From your friendly neckbraced lifter. lol.
- 04-12-2013, 01:54 PM
First of all, I'm thankful that you're ok. Glad to hear you are on the road to recovery. Slow and steady wins the race.
I had surgery last year and was unable to exercise for a minimum of 8 weeks. Way shorter than what you're looking at, but dietary-wise, I increased my protein and dropped my carbs just a little. I didn't eliminate them too drastically, though. If I got hungry in between meals, I'd snack on fats, actually, which helped to keep me a little more satiated. To be honest, your daily cals will be more important here, than the precise amts of carbs/fats you're getting. Keep your protein high like you've planned. You'll be surprised at how little hunger you'll have when you're not exercising daily.
Best of luck to you and I hope you check back in to let us know how you're doing.HiTech Representative
- 04-13-2013, 09:13 PM
Thanks for the response and well wishes. I'll get back to Normal again, will just take time. Like u said, slow and steady.
And thanks for the advice. I've purchased a calorie counter which I'll b using to ensure I hit my maintenance levels, n will continue to keep my protein levels high, I'll drop my carbs, but not as much as I'd planned to and see how I go.
It's going to be a trying time, just hoping I don't watch my hard earned slowly disappear in te meantime
04-18-2013, 09:10 PM
I'm wondering if creatine will help in any aspect.
iForce Nutrition Representative
iTrain. iCompete. iDominate…iForce!
04-20-2013, 07:20 AM
04-20-2013, 07:21 AM
First, may God bless your recovery, whatever version of Him you may believe in.
Well, you probably have some time on your hands. So google the relationship between ketogenic (=nearly zero-carb) diets and recovery from spinal-cord injuries.
The basic deal is that, if you've suffered any neural damage, your body needs to rebuild neural sheaths and so on. And those things are made of fatty chemicals. So, if you get to a point where fat is used directly as fuel (= ketogenic diet), then your body can repair those injuries a whole lot more easily. It makes sense.
Also, there are real benefits to the mind-muscle connection. Even if you can't use a particular muscle at all, studies have shown that you can prevent as much as 1/4 of catabolism by entering a meditative state and "exercising in the mind". Yes, seriously. So, do that.
Not only will it help, but, if you get used to achieving that degree of focus, you'll absolutely tear it up when you return to the gym (although distractions will start to annoy you more than usual).
It's the same principle behind why people with unilateral injuries still get stronger on both sides when they can only exercise one side. The mind is powerful.
04-24-2013, 12:35 AM
Eluruguayo, first and foremost, thank you.
Ive gone a keto diet before, but wasnt aware of these benefits after a spinal injury.
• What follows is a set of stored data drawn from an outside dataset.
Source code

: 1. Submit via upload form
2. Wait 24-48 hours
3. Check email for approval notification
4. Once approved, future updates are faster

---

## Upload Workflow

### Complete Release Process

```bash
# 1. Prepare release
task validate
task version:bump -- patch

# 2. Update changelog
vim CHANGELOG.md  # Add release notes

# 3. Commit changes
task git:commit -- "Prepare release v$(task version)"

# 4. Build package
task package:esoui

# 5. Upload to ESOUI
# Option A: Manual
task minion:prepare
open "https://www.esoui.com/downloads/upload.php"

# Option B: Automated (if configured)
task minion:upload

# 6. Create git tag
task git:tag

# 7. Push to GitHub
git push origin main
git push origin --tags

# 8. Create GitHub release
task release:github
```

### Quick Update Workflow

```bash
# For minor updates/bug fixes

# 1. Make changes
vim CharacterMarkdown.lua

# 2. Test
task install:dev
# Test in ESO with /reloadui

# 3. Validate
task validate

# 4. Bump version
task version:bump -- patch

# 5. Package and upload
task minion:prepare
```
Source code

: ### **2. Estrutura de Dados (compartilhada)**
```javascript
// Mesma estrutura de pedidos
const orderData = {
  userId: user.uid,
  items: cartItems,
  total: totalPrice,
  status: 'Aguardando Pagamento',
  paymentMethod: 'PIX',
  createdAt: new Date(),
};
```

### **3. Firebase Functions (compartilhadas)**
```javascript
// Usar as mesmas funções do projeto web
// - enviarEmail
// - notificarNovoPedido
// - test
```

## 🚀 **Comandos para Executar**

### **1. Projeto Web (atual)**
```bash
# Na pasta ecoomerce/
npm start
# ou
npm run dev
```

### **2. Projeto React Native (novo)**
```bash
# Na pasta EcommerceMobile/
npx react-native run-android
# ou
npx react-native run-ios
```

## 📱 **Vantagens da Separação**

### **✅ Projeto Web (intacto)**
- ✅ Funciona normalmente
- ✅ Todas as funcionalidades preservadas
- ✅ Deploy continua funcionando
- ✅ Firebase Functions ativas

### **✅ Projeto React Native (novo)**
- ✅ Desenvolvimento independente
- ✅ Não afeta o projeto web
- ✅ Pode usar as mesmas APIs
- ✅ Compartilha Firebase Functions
I'll do some more research into it and see what i come up with.
as for the meditation, its not really my thing, but as youve said, ive got nothing but time on my hands, so if i get bored, i may just give it a try.
recoverys coming along well, but the diet has been difficult to maintain, especially with not much to do, tend to be eating alot more crap than i should be...
04-27-2013, 10:41 AM
Keep us updated. Now that we know you have all this time on your hands, there's no excuse. |:
Yeah.recoverys coming along well, but the diet has been difficult to maintain, especially with not much to do, tend to be eating alot more crap than i should be...
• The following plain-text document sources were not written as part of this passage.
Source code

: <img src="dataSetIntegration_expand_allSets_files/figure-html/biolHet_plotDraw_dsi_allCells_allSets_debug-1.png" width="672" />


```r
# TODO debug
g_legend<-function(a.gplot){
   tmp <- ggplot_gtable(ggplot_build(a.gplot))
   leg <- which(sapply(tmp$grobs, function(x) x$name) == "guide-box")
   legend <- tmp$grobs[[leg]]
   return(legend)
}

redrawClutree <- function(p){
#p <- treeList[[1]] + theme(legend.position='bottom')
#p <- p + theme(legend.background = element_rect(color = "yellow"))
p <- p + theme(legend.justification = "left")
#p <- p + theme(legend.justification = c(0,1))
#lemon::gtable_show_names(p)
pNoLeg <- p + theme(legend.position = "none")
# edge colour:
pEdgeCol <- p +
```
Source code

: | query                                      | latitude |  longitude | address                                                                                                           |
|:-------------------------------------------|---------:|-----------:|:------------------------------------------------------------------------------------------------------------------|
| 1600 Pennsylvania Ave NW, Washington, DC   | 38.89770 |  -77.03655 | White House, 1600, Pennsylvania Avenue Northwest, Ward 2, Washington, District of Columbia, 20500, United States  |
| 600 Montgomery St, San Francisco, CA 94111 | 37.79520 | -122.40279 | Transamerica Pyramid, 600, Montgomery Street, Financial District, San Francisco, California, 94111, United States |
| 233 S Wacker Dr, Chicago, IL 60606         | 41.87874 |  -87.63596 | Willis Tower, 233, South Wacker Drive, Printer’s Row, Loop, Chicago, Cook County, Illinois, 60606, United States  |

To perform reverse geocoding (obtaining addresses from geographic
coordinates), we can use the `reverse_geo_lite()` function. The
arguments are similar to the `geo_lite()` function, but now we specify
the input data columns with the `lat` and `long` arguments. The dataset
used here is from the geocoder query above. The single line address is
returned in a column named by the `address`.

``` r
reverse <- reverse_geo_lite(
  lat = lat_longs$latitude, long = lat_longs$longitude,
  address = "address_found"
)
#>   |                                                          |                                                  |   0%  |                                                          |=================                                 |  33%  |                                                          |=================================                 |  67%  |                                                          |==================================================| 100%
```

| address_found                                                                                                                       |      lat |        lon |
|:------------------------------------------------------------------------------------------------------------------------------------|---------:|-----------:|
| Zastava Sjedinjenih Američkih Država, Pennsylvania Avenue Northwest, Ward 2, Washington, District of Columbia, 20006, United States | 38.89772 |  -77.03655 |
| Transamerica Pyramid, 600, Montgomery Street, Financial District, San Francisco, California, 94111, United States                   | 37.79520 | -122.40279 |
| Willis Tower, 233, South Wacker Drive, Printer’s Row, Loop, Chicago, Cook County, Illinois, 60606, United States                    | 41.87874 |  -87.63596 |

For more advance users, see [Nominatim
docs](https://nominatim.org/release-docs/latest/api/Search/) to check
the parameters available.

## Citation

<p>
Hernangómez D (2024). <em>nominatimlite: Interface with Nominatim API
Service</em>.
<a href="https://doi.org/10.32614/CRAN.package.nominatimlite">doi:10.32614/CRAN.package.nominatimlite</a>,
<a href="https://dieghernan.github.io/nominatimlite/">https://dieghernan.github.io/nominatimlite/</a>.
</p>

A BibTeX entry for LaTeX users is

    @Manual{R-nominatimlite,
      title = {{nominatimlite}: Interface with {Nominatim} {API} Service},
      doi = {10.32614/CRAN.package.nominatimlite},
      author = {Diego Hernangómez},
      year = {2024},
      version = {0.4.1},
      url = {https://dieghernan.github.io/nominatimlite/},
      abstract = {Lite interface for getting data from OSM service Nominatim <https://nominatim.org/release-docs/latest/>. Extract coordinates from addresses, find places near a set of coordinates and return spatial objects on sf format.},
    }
I always say, a busy schedule is the best "diet pill" in the world. Seriously underrated, that.
04-30-2013, 09:18 PM
Hey man I had a bad car accident back in 2010. Rolled my 4runner on the freeway and I was out of commission for three months due to neck, back, arm and nerve damage. One word of advice is eat what makes your body happy. Keeping your protein levels high will be good but proper body nutrition will speed up recovery substantially, lots of whole foods. And remember, muscles have memory they will bounce back quicker than you think. Also Im sure the docs are prescribing Opiates like candy to you, I know they were to me. Kratom is a great non addictive natural substitute opiate and helped me get off all those god awful meds that the docs told me I had to take. Heal up brother and good luck
Hit me up with any questions any time.